<<<<

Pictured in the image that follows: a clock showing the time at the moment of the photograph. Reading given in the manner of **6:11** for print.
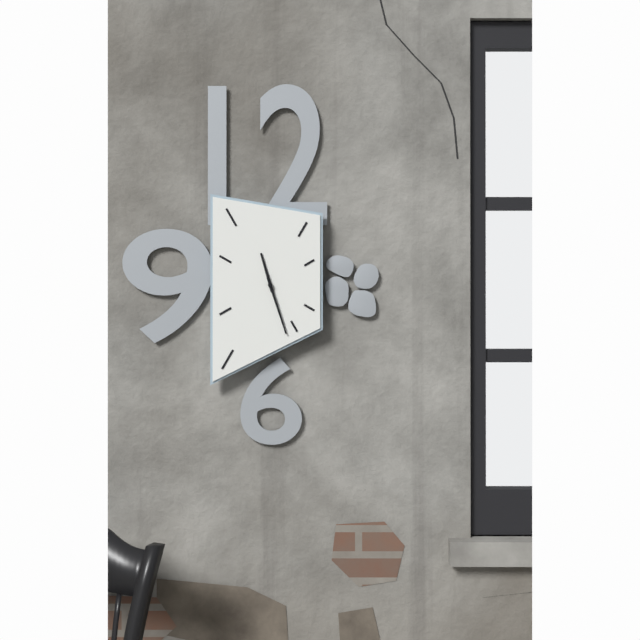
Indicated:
**11:27**
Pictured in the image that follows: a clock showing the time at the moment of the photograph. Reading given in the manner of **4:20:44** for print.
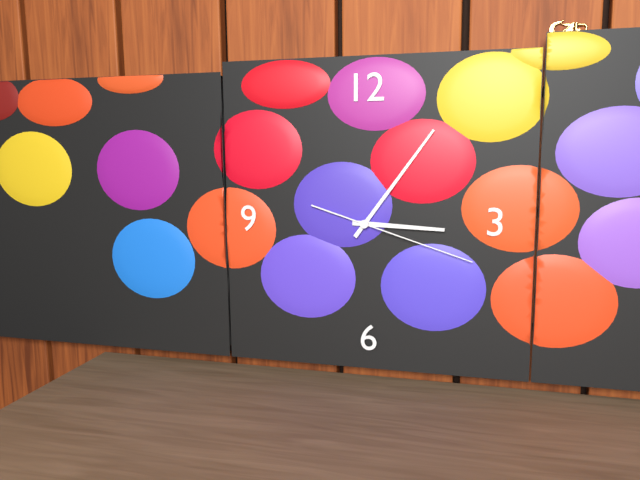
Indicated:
**3:06:18**
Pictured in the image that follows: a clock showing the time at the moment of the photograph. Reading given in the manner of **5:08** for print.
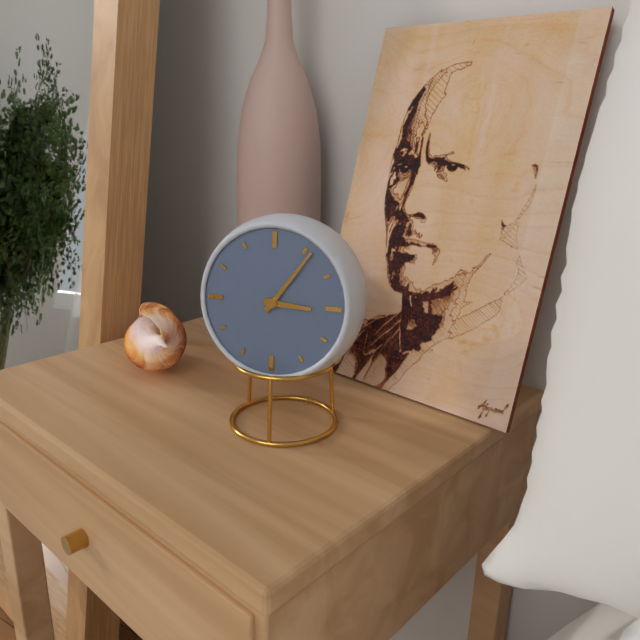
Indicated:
**3:06**
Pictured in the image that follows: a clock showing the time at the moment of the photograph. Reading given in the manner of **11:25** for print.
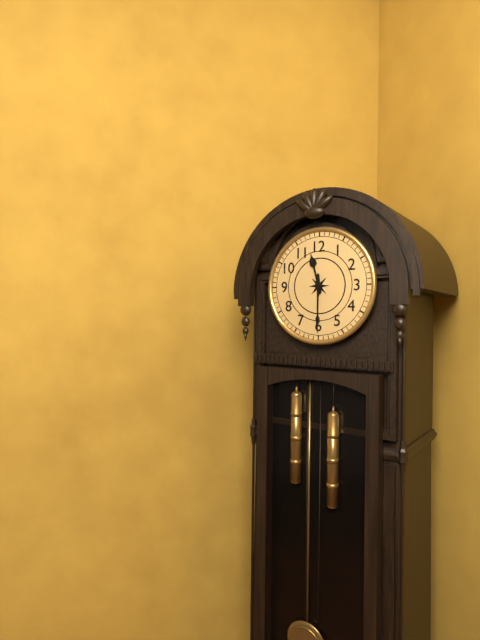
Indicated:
**11:30**
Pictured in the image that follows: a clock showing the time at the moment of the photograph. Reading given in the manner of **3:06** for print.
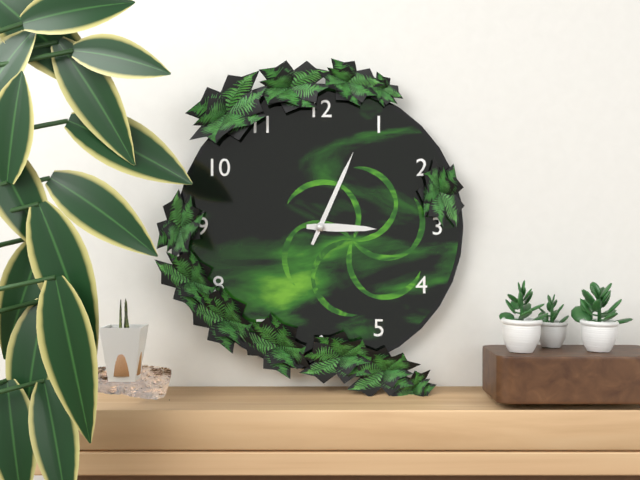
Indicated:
**3:04**
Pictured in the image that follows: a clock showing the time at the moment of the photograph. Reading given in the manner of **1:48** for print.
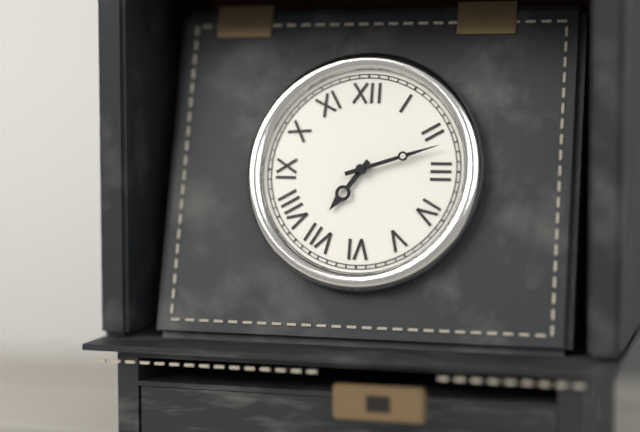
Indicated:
**7:12**
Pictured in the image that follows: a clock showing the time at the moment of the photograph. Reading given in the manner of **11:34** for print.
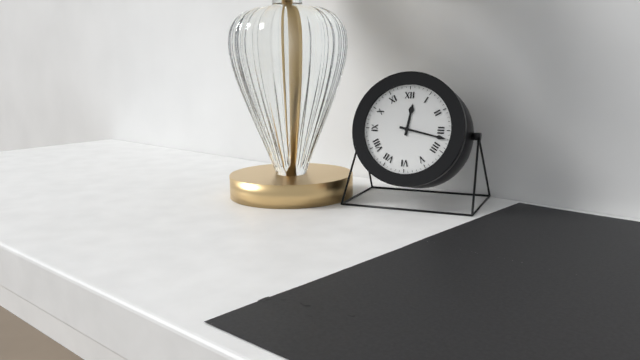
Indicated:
**12:17**
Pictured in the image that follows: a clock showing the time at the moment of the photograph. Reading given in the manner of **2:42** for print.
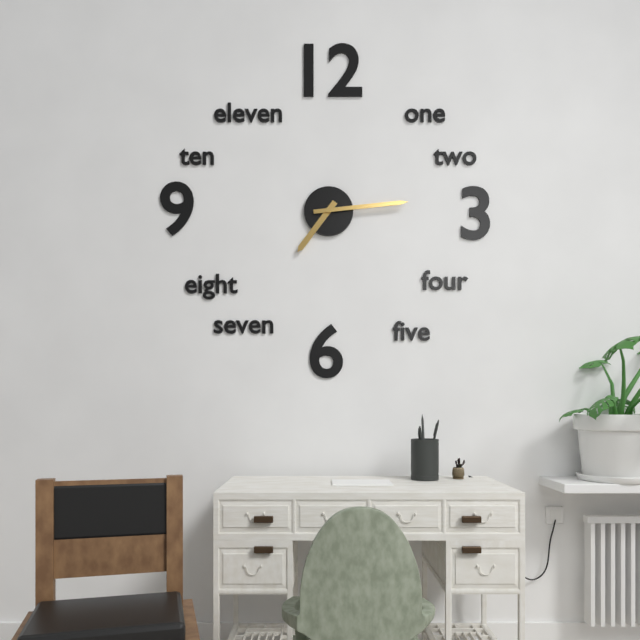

>>>>

SHORT EXERCISE:
Write out word for word the lines of the material starting at the one that contains "of **11:34** for print." and ending at the end of the material, leaving the pictures out of your answer.

EXERCISE OUTPUT:
Pictured in the image that follows: a clock showing the time at the moment of the photograph. Reading given in the manner of **11:34** for print.
Indicated:
**12:17**
Pictured in the image that follows: a clock showing the time at the moment of the photograph. Reading given in the manner of **2:42** for print.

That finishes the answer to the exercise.